Reading passage:
>>>>>
October 10, 2005

No pie for you!

Because I'm lazy and forgot to take a picture of it before I cut into it. It's damn tasty, though.

And now for something completely different.

In Book V of the Physics (or somewhere around there), Aristotle gives a teleological argument against the reduction of biological beings to mere complicated material structures. Briefly, he argues that organisms are organized into structures with a particular end (telos), the well-being of the organism itself. Even the most charitable version of reductivism cannot give an account of this telos, and hence cannot be true.

Now, prima facie, this conflicts with the sort of evolutionary account that's fundamental to contemporary biology, but I think the Aristotelian teleology of the organism can be cashed out in terms of the reproductive success basic to natural selection.
<<<<<
Reproduce the blog post word for word, beginning at the words "Now, prima facie, this" and stopping after "to natural selection.". Rely on nothing but the blog post when you work.

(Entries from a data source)
>>>>>
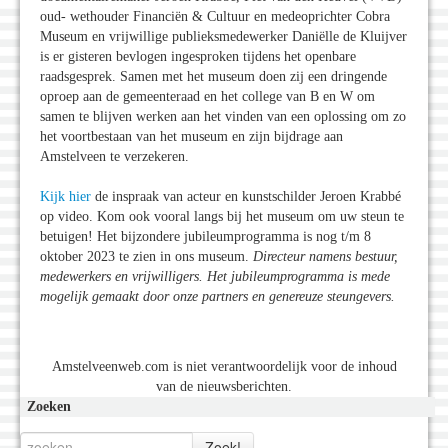
oud- wethouder Financiën & Cultuur en medeoprichter Cobra
Museum en vrijwillige publieksmedewerker Daniëlle de Kluijver
is er gisteren bevlogen ingesproken tijdens het openbare
raadsgesprek. Samen met het museum doen zij een dringende
oproep aan de gemeenteraad en het college van B en W om
samen te blijven werken aan het vinden van een oplossing om zo
het voortbestaan van het museum en zijn bijdrage aan
Amstelveen te verzekeren.
Kijk hier
de inspraak van acteur en kunstschilder Jeroen Krabbé
op video. Kom ook vooral langs bij het museum om uw steun te
betuigen! Het bijzondere jubileumprogramma is nog t/m 8
oktober 2023 te zien in ons museum.
Directeur namens bestuur,
medewerkers en vrijwilligers. Het jubileumprogramma is mede
mogelijk gemaakt door onze partners en genereuze steungevers.
Amstelveenweb.com is niet verantwoordelijk voor de inhoud
van de nieuwsberichten.
Zoeken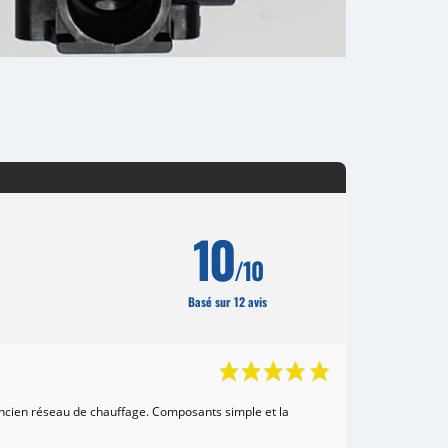
10
/10
Basé sur 12 avis
ancien réseau de chauffage. Composants simple et la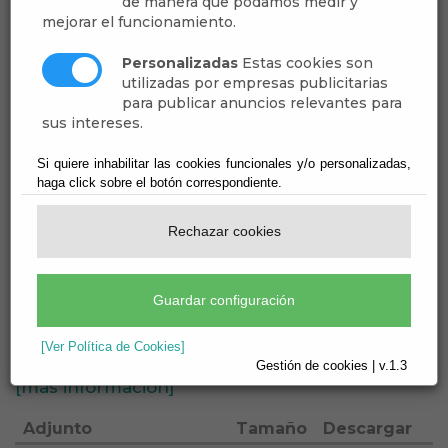
BOJA25-121-00001-
de manera que podamos medir y
mejorar el funcionamiento.
8796-01_00322395 1
Personalizadas
Estas cookies son
utilizadas por empresas publicitarias
Plaza Aux. Admtvo.
para publicar anuncios relevantes para
sus intereses.
Ayuntamiento de Dalías
Si quiere inhabilitar las cookies funcionales y/o personalizadas,
haga click sobre el botón correspondiente.
Secretaría
Rechazar cookies
Empleo Público - Oposición - 2025
Convocatoria Provision 1 Plaza Auxiliar
Administrativo
Guardar configuración
Publicado:
27/06/2025
[Ver Política de Cookies]
Gestión de cookies | v.1.3
[más información]
Adjunto
Tamaño
Descargar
<<<<<
Written reply:
Now, prima facie, this conflicts with the sort of evolutionary account that's fundamental to contemporary biology, but I think the Aristotelian teleology of the organism can be cashed out in terms of the reproductive success basic to natural selection.